The problem:
Look for "Native" in every line of the listing. Copy the lines that have it.
————
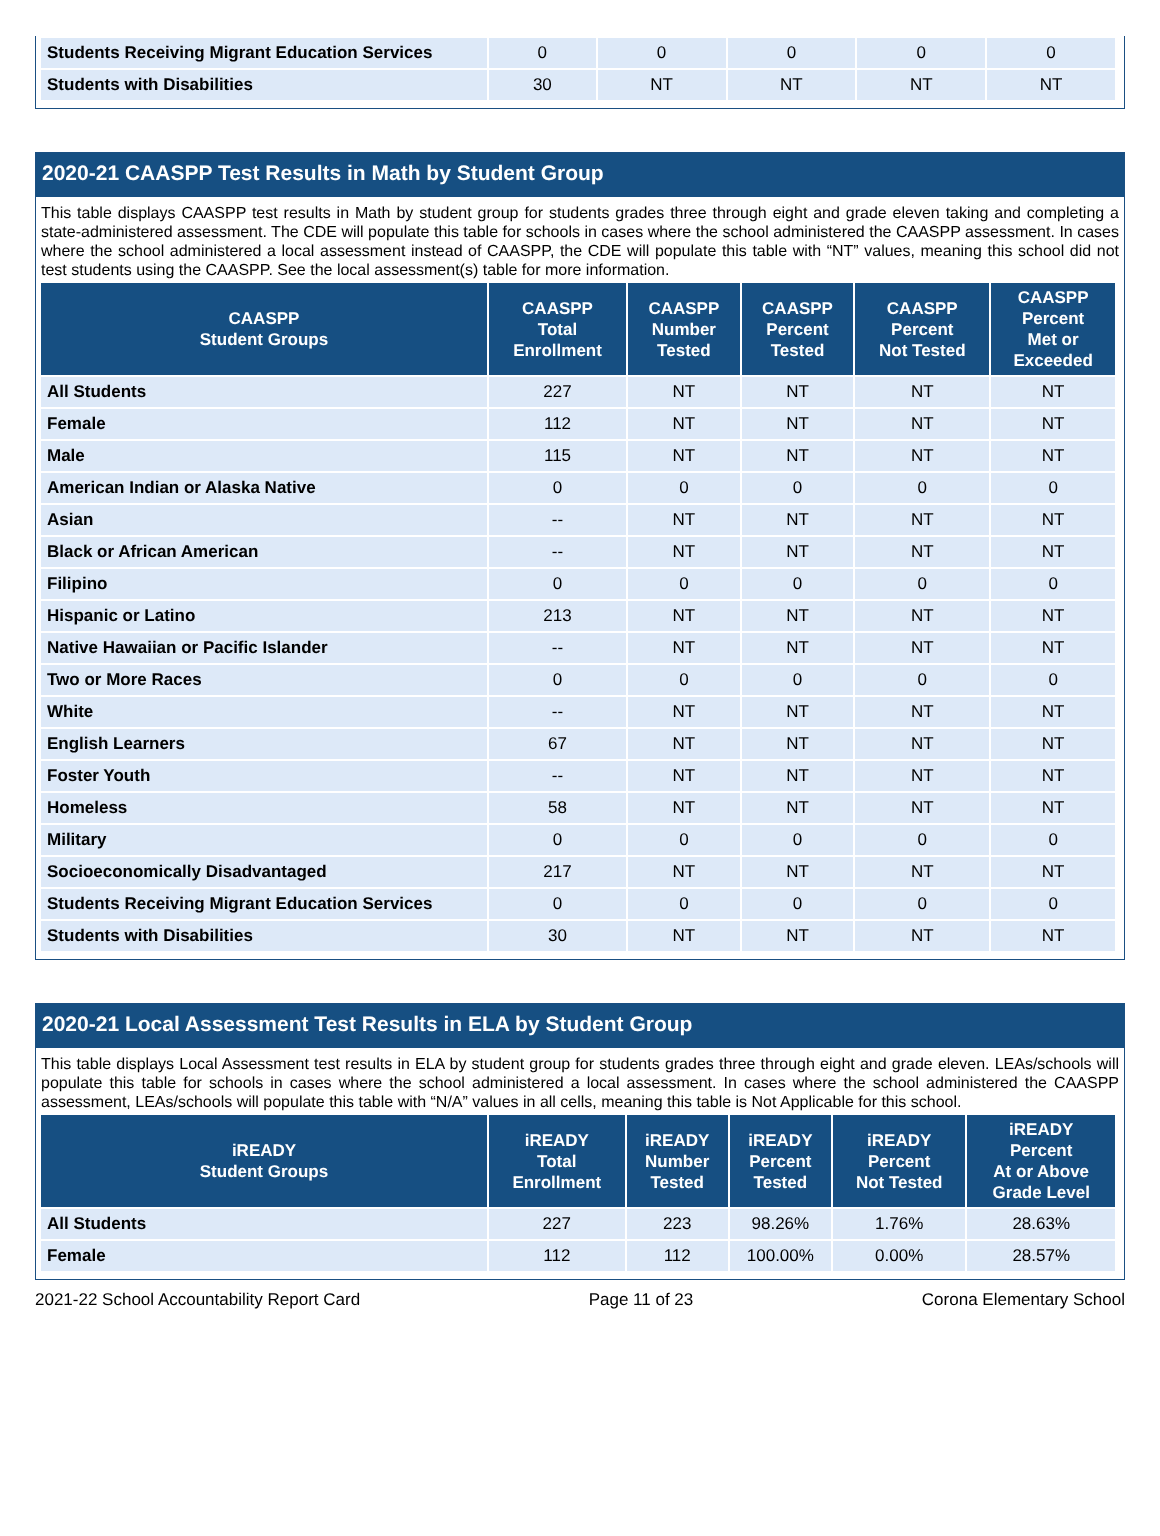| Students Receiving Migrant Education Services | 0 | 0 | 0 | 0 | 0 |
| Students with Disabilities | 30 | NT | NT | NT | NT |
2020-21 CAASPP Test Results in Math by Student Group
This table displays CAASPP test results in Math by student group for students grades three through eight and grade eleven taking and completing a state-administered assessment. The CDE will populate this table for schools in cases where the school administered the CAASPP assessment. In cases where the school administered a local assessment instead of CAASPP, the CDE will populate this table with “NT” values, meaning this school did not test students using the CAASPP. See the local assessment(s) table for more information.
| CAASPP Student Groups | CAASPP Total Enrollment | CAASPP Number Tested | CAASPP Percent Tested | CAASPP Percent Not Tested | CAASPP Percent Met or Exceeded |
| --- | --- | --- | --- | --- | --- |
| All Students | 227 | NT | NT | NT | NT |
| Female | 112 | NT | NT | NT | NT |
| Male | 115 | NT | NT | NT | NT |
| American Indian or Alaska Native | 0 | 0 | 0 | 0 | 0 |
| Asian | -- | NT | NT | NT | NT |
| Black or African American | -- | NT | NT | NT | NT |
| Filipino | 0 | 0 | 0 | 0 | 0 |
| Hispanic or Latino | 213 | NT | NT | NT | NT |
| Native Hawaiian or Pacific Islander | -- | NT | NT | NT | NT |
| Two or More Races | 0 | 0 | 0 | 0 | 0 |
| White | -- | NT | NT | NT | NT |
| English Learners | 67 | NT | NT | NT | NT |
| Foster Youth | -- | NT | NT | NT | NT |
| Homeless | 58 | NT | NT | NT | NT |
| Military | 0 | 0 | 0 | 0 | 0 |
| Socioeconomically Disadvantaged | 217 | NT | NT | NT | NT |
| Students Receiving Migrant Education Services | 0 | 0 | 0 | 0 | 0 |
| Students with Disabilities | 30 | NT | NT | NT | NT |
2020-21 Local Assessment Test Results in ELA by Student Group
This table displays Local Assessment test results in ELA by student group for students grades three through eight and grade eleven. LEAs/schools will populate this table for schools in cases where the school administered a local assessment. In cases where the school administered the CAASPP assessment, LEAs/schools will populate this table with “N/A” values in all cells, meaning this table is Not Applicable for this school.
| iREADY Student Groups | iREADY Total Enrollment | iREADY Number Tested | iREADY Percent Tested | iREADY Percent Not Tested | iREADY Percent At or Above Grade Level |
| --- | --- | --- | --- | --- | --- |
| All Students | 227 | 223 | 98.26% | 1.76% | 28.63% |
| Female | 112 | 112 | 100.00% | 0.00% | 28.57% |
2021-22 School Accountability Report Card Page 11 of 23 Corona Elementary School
————
Solution:
| American Indian or Alaska Native | 0 | 0 | 0 | 0 | 0 |
| Native Hawaiian or Pacific Islander | -- | NT | NT | NT | NT |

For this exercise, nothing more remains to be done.